Why do so many promising compounds never become drugs?
The fact that many possible drug compounds fail to make it to market has long been twisted by animal rights activists to suggest that this is in some way the fault of animal studies. The claims commonly take the following forms:
“90% drugs tested on animals fail” – Cruelty Free International
“92% of drugs fail in clinical trials, having successfully passed through animal studies” – Safer Medicines Trust
“In fact according to the FDA’s research, nine out of ten drugs deemed successful in animal tests fail in human clinical trials” – Humane Society International
Of course, this high attrition rate has little to do with animal studies being ineffective as Royal Society Fellow Professor Robin Lovell-Badge explains here. Indeed, animal studies within the narrow context of drug testing (which is a relatively small area of animal research), are not expected to be completely predictive, as indeed human trials are not, since sometimes it is not until a drug is made available to the general public that rare side-effects are encountered.

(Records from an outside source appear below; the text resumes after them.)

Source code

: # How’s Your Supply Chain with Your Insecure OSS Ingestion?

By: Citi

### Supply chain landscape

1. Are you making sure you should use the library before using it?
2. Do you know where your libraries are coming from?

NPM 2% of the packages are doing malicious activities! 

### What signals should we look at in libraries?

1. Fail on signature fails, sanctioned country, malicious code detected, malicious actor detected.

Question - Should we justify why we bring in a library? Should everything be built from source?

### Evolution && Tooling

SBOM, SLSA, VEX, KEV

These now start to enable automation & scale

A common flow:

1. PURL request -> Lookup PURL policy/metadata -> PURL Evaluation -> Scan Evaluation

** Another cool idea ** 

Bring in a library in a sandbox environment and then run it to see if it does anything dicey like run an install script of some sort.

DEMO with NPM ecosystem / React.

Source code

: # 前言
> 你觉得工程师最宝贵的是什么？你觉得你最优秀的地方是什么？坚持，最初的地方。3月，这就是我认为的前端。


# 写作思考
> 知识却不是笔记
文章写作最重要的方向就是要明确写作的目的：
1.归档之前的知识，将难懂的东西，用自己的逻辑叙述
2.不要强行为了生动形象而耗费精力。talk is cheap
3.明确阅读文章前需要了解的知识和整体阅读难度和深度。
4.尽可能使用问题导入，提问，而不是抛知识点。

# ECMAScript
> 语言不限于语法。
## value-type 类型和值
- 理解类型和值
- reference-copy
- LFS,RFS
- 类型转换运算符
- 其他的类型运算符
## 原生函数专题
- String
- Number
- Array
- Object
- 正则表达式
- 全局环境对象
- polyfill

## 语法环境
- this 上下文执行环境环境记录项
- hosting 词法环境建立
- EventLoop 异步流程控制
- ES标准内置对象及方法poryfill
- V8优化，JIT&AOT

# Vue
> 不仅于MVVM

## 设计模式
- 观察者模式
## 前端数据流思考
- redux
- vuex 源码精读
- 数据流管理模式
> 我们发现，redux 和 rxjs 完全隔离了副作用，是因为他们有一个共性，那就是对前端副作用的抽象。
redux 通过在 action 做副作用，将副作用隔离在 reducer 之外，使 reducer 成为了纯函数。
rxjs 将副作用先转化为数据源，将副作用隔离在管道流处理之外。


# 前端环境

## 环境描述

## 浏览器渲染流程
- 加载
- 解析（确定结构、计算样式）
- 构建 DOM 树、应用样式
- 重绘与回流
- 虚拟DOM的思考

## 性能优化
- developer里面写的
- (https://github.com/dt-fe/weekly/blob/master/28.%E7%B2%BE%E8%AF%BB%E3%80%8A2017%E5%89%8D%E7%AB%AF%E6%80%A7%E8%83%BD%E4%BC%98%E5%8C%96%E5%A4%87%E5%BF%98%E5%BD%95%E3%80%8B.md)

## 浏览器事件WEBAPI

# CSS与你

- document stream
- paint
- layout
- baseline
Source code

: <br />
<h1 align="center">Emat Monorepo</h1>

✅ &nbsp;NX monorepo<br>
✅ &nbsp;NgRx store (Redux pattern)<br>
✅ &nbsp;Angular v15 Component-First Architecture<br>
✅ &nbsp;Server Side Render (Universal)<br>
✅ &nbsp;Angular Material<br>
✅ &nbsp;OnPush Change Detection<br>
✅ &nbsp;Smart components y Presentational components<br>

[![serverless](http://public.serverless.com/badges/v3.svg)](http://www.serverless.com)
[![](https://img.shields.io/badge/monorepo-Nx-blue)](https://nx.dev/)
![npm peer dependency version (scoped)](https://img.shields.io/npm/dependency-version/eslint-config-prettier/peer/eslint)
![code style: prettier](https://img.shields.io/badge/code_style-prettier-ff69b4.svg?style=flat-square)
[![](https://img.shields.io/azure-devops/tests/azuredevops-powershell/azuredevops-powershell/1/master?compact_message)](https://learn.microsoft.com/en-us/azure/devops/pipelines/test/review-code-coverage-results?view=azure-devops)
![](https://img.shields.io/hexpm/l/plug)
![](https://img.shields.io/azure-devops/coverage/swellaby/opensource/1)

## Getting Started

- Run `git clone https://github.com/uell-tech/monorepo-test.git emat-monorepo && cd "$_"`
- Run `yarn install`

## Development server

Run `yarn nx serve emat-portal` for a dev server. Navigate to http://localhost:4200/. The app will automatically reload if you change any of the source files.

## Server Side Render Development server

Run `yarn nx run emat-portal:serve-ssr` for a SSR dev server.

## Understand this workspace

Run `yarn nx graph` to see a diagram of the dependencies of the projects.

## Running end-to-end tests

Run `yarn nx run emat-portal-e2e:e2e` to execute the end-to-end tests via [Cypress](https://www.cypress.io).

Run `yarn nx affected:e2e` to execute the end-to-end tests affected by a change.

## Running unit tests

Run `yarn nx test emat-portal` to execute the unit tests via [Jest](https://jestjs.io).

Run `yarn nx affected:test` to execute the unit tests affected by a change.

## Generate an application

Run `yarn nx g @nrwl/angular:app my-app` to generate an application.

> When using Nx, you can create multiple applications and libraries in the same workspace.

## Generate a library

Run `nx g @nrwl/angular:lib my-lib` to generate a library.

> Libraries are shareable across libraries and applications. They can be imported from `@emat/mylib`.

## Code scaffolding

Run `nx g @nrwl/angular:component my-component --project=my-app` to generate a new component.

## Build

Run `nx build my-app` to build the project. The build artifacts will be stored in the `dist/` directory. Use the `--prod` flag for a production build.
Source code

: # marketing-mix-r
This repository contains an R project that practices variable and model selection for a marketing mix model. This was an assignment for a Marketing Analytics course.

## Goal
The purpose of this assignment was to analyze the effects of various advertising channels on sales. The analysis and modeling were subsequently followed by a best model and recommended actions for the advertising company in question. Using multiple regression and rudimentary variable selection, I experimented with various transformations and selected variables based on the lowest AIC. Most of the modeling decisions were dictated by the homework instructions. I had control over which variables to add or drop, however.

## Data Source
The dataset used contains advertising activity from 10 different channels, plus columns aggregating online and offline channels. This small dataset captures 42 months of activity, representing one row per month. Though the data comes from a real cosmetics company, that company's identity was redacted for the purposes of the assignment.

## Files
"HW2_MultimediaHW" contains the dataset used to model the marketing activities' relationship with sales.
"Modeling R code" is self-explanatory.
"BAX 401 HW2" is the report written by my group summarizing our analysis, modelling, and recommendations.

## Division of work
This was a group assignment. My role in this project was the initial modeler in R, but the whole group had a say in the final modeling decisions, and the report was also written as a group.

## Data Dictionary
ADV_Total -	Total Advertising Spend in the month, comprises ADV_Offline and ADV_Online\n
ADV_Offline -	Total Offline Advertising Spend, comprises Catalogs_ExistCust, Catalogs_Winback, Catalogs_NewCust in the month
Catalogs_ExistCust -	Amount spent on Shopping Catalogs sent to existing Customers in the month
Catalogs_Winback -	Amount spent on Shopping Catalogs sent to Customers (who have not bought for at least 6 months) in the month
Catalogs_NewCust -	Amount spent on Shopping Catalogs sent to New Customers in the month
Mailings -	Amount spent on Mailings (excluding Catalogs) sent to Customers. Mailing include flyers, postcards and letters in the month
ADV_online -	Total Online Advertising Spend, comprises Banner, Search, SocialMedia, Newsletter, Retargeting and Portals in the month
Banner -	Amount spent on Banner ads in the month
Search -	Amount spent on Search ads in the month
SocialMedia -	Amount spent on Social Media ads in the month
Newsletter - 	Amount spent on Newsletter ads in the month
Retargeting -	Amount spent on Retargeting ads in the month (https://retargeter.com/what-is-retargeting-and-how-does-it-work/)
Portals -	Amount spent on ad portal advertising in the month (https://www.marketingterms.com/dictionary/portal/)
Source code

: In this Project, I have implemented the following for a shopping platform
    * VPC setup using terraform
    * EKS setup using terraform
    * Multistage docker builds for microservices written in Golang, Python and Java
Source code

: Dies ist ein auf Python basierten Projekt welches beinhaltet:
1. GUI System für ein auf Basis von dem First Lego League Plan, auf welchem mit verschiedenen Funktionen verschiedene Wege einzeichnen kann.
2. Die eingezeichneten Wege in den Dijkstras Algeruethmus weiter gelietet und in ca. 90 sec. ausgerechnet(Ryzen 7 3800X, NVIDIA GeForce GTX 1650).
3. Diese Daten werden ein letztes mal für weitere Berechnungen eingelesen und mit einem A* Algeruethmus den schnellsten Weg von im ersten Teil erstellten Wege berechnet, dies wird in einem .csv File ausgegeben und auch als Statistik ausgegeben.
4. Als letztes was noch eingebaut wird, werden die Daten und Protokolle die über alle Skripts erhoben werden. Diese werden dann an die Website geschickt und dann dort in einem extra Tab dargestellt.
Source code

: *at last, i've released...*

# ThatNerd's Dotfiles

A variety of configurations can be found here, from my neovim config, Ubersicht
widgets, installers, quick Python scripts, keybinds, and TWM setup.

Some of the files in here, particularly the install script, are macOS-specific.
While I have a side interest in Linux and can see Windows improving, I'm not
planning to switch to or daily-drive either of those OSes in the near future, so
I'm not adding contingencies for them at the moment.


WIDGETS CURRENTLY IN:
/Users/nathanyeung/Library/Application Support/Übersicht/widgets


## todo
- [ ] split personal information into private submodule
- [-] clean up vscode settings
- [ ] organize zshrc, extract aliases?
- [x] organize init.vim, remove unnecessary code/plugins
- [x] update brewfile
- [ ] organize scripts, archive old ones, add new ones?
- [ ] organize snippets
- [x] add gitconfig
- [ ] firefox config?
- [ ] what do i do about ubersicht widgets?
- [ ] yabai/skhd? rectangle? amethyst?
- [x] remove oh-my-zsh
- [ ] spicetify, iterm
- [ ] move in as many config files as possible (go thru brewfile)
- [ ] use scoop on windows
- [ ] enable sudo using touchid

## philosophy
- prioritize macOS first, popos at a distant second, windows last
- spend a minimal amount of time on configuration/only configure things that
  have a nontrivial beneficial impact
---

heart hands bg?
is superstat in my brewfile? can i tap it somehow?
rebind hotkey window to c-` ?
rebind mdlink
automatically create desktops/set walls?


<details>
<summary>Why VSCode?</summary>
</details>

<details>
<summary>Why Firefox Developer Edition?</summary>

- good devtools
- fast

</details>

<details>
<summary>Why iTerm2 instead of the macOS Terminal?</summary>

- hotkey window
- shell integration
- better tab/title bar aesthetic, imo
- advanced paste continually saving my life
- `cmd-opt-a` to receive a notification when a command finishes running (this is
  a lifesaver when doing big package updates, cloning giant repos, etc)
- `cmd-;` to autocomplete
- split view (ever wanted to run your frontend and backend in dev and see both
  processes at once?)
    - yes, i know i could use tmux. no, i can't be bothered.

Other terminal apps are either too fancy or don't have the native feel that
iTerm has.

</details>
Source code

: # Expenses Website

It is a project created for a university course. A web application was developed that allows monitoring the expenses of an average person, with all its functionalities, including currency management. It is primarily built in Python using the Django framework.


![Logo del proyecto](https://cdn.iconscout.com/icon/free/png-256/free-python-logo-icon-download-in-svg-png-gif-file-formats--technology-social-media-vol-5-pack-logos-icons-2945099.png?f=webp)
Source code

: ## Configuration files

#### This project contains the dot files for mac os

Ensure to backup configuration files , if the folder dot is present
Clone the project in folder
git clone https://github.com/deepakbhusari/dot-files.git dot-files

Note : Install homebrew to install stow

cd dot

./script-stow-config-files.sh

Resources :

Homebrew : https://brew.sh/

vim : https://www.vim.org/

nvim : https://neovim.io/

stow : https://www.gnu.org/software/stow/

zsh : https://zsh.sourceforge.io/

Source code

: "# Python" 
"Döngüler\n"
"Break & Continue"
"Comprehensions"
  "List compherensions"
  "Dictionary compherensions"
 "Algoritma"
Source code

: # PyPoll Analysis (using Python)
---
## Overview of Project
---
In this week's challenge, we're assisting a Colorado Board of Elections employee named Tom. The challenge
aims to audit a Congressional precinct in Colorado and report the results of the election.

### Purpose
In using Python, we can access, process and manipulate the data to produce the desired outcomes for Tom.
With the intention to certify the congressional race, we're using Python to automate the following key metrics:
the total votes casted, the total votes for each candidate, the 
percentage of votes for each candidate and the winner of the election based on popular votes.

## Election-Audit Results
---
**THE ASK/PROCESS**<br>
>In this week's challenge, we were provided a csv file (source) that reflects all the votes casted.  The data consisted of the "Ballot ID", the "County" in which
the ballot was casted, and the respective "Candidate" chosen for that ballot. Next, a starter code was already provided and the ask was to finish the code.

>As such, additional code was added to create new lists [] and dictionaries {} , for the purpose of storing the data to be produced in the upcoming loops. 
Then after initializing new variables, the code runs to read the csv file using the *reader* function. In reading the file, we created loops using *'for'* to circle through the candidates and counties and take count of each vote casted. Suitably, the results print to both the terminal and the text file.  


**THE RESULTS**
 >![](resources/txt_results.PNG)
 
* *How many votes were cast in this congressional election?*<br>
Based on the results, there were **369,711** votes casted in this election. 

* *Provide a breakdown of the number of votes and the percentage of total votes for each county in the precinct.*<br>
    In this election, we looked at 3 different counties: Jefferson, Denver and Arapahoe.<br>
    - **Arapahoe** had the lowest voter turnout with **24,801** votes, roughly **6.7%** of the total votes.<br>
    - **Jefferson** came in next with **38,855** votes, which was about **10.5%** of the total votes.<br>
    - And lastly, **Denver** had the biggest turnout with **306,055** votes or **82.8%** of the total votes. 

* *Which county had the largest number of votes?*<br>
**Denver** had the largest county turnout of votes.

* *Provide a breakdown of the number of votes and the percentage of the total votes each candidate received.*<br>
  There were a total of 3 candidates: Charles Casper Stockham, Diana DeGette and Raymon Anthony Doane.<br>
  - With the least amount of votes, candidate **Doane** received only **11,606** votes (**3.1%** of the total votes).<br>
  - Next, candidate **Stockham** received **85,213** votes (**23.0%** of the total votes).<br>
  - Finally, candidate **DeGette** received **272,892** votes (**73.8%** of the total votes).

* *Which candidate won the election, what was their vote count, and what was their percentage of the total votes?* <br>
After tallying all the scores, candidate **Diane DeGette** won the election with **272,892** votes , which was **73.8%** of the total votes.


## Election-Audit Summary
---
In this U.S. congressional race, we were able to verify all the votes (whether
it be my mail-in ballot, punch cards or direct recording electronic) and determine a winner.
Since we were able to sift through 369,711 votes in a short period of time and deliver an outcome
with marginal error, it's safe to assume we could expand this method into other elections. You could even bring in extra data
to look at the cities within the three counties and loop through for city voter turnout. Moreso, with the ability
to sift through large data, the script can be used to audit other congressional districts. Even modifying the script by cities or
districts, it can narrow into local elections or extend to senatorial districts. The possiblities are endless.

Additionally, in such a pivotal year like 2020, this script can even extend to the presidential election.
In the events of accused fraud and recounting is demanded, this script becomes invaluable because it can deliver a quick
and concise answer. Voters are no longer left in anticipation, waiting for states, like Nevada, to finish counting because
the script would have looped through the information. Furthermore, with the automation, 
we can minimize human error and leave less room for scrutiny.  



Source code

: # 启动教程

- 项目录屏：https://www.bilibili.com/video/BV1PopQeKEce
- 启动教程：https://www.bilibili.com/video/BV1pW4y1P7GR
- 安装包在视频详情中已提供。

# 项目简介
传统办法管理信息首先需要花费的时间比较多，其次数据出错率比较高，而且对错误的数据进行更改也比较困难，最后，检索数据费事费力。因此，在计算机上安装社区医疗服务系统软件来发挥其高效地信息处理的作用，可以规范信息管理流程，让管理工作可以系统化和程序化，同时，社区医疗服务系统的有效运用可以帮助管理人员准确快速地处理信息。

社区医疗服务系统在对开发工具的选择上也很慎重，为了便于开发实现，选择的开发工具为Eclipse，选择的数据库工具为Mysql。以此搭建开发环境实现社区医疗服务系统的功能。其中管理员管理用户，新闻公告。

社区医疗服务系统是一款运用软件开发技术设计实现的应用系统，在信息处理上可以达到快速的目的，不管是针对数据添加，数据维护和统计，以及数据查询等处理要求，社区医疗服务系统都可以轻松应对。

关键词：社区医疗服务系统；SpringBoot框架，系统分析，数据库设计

However, a high attrition rate does beg the question as to why and where compounds ‘fail’ in their journey through preclinical (animal, computer and other lab-based testing), and three stages of human clinical trials.
Some insight into this question lies across a number of papers which often have a different focus but nonetheless provide insight. In one such paper from 2015, four pharmaceutical companies, AstraZeneca, Eli Lilly, GlaxoSmithKline and Pfizer, pooled their data for a paper published in Nature Reviews | Drug Discovery which helped to quantify the when and whys of the situation.
The focus of the paper was on the physicochemical properties of small-molecule compounds and showed for the first time that control of physicochemical properties during compound optimization is beneficial in identifying compounds of candidate drug quality whilst indicating, also for the first time, a link between the physicochemical properties of compounds and clinical failure due to safety issues.
Along the way, however, it was able to attribute causes of failure to other factors. Between 2006 and 2010, for instance, the greatest reasons for failure were negative results following non-clinical toxicology i.e. computer modelling, cell cultures, animal tests and all other non-human methods, which put an end to 40% of compounds. In other words, these tests were successful in screening out compounds that were potentially harmful to humans. However the number two reason was the rationalisation of a company’s portfolio away from a particular area of drug development which caused a further 32% to be withdrawn. Following this there is a big drop to the 8% attributable to clinical safety – compounds which were found to be harmful or not tolerable in human volunteers - which manifested equally in phases 1 and 2 of clinical trials.
Commercial reasons, such as a rival getting a product to market before the candidate compound could be approved, accounted for a further 7%. Poor efficacy was responsible for just 4%, pharmacokinetics a further 5% and other causes combined – formulation, patent, scientific and regulatory issues - came to another 5% (all figures rounded up to the nearest whole number).
The authors also speculate that the pharmaceutical industry’s investment in screening for genotoxicity, compounds which inhibit the hERG channel (acting on a gene that’s important for heart function) and detecting drugs with lots of off-target effects was increasingly halting compounds before they got anywhere near either animal or human tests.
The broader takeaways from the paper are really that this type of collaboration between pharma companies is the way to go for creating new insights into the causes of drug attrition, since an individual company is unlikely to have enough data to form robust conclusions on its own. Progress is likely to be incremental because the causes are diverse and complex, often owing more to the commercial than the clinical. What is clear once again, however, is that the tired old meme that most drugs fail in humans after working in animals is the wrong conclusion to draw in the light of the available evidence.